沖縄県立芸術大学准教授 嘉数 道彦
「組踊を残しながら、沖縄芝居を生み出した」
-沖縄の演劇の特徴、魅力を教えて下さい。
〈組踊〉
琉球王国時代、琉球は諸外国の交流交易を大切にしていましたが、その中でも特に関係の深い中国とは冊封体制を築いていていました。
その中で、中国皇帝の使者である冊封使が琉球を訪れる際のおもてなしの一つとして作られた芸能が組踊です。
いわゆる宮廷芸能として生み出されたものですので、あくまでも観客対象は国賓ともいえる中国からのお客様でした。言ってみれば、沖縄の人たちのために作られた娯楽の演劇ではない、というのが組踊の大きな特徴です。
中国の方々へのおもてなしの一つという意味では、この組踊の作品自体も、中国の方が共感できるものをつくる必要がありました。当時のアジア、中国の方々が重んじていた忠孝の精神、儒教道徳の精神をベースに作られているのも、組踊の古典作品の特徴になると思います。
「君に忠、親に孝」、主人に忠節を尽くして、親に孝行をしましょうという言葉どおり、組踊の作品は、敵討ちものや孝行ものが大半を占めています。また物語の終盤、首里王府が情け深い王府として介入してくる作品もあり、琉球が中国と同じような考えや方向性を持った国家であるということを、組踊を通して伝えようとしていたのだと思います。

==*==

課題: 組踊についての提示文に固有の名称で登場する国や王府を、すべて挙げてください。同じ対象でも呼び方が異なるものは、本文の表記どおり別々に示してください。

提供資料:
==*==

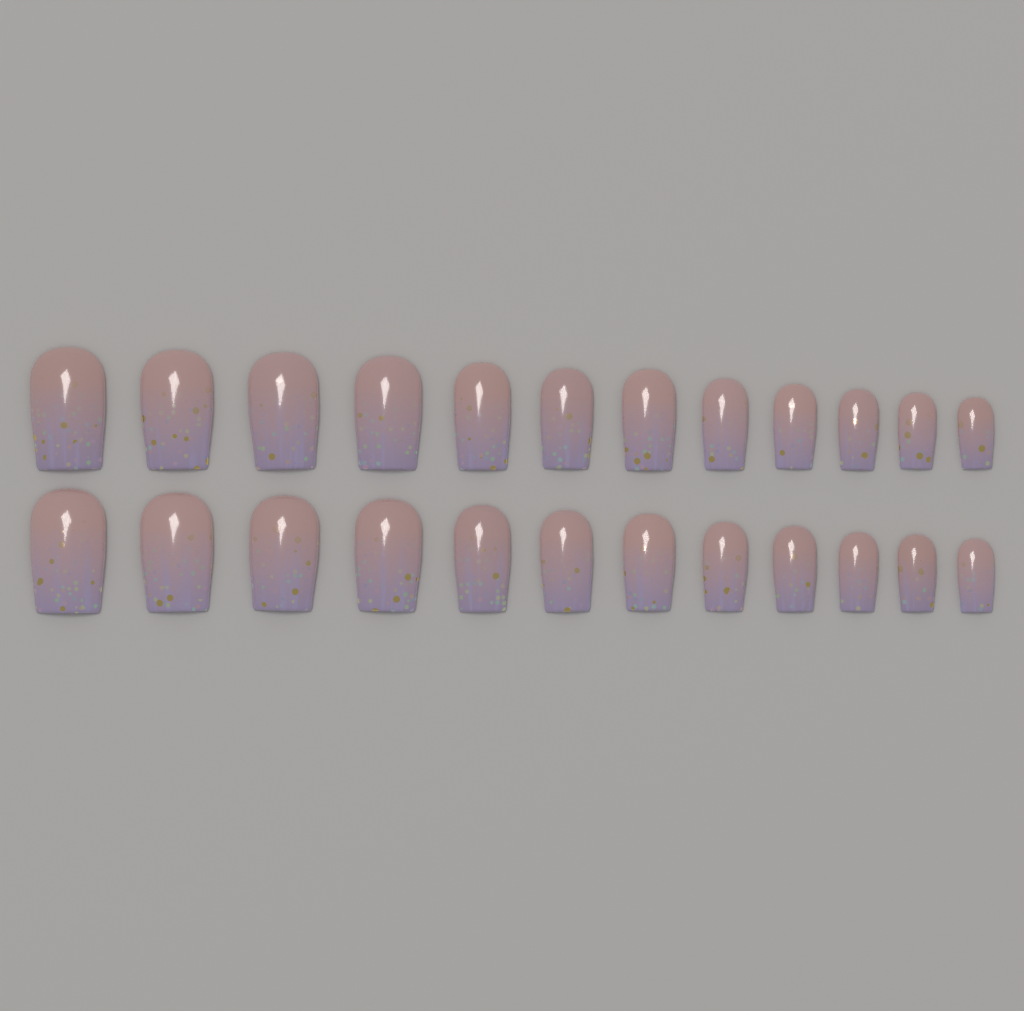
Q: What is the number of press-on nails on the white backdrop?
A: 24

==*==

解答: 琉球王国、琉球、中国、首里王府